Il suffit parfois qu’une seule personne se lève pour que le monde change. Il suffit parfois de l’amour d’une mère pour sa fille pour que les lignes bougent. Il suffit souvent d’une volonté sans faille pour que les arbres continuent de pousser dans la forêt.
Nemonte Nenquimo veut léguer à sa fille un paradis vert. Pour protéger les 180.000 hectares de forêt amazonienne qui appartiennent à son peuple, les Indiens waorani, elle s’est lancée dans une bataille judiciaire contre l’exploitation pétrolière.
La ténacité de cette femme amérindienne de 35 ans lui a valu d’être reconnue par le magazine américain “Time” parmi les 100 personnalités les plus influentes du monde en 2020.
En 2019, en tant que présidente du Conseil de coordination du peuple waorani d’Équateur-Pastaza (Conconawep), elle a remporté une éclatante victoire : la justice équatorienne a interdit l’exploitation pétrolière dans une zone de forêt vierge du territoire waorani, situé dans la province de Pastaza (sud), à la frontière avec le Pérou.
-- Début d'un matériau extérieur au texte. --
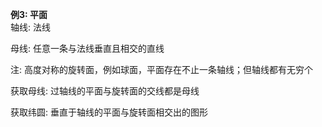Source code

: **例3: 平面**  
轴线: 法线  
  
母线: 任意一条与法线垂直且相交的直线  
  
注: 高度对称的旋转面，例如球面，平面存在不止一条轴线；但轴线都有无穷个  
  
获取母线: 过轴线的平面与旋转面的交线都是母线  
  
获取纬圆: 垂直于轴线的平面与旋转面相交出的图形  
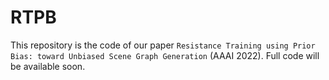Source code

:# RTPB
This repository is the code of our paper  `Resistance Training using Prior Bias: toward Unbiased Scene Graph Generation` (AAAI 2022).
Full code will be available soon.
Les juges ont déterminé qu’un tel projet attentait au droit constitutionnel des peuples à l’autodétermination et à être consultés sur l’extraction de ressources non renouvelables dans leur habitat.
« La reconnaissance ce n’est pas pour la lutte de Nemonte », mais pour les « hommes, femmes et enfants qui ont été en première ligne dans ce processus » pour sauver la forêt, confie la trentenaire.
Nemonte Nenquimo s’efforce de transmettre son message de manière à la fois claire et ferme, dans une langue qui n’est pas la sienne. Elle parle le wao-terero, la langue des Indiens waorani qui l’ont accompagnée jusqu’à Quito, munis de leurs lances, pour protester devant les ministères de l’Environnement et de l’Énergie.
Avec « colère » et tristesse, elle se rappelle comment l’arrivée des compagnies pétrolières a transformé la vie d’autres peuples amérindiens, qui ont vu leurs territoires en Amazonie transformés en zones de cultures et de pâturages.
« J’ai une fille et si je ne protège pas la forêt, ils vont la détruire, la même histoire va se répéter là où nous vivons, à Pastaza, l’unique communauté waorani qui vit dans la forêt verte et vierge », dit-elle.
Les Waorani, au nombre de 4.800, sont propriétaires de 800.000 hectares de forêt dans les États de Pastaza, Napo et Orellana. Mais seuls 180.000 hectares, soit 1% du territoire équatorien, sont vierges.
Cette zone devait faire partie d’un bloc pétrolier que le gouvernement équatorien souhaitait soumettre à un appel d’offre.
Car la loi reconnaît les droits de propriété des peuples indigènes mais l’État conserve celle du sous-sol, et l’exploitation du pétrole est un des piliers de l’économie équatorienne depuis les années 1970.
« Tout ce que nous défendons, ce n’est pas seulement pour le peuple waorani. Ce qui donne de l’air pur au monde, c’est la forêt », rappelle la jeune femme, qui a grandi dans le village reculé de Nemompare, à 40 minutes de vol en petit avion depuis la localité amazonienne de Shell, à 150 km de Quito.
La forêt est « le seul héritage » à léguer, insiste Nemonte Nenquimo, qui dénonce à l’inverse les destructions de la nature héritées des compagnies pétrolières, mais aussi des entreprises d’exploitation de bois et la colonisation agricole.
« Ils viennent détruire notre vie, contaminer l’eau, détruire tout ce que nous avons, notre richesse, jusqu’à notre propre langue », souligne-t-elle.
Le pétrole brut extrait de l’Amazonie est le principal produit d’exportation du pays sud-américain, et malgré la chute récente des prix, il reste une ressource essentielle pour son économie.
« Sans territoire, sans forêt, nous n’existerions pas comme Indiens », rappelle-t-elle, alors que son peuple, que des missionnaires évangéliques américains ont approché il y a environ 70 ans, est apparenté à des groupes nomades, les Taromenane et les Tagaeri, qui restent en isolement volontaire.
Elle se dit fière que son peuple ait encore accès à de « nombreux animaux, poissons, fruits, avec un air pur et une eau claire ».
Et elle espère que sa fille de cinq ans, prénommée Daime — « arc-en-ciel » en langue wao-terero — pourra « vivre dans une forêt verte, pleine d’animaux, de médicaments ancestraux, pleine de joie et de liberté ».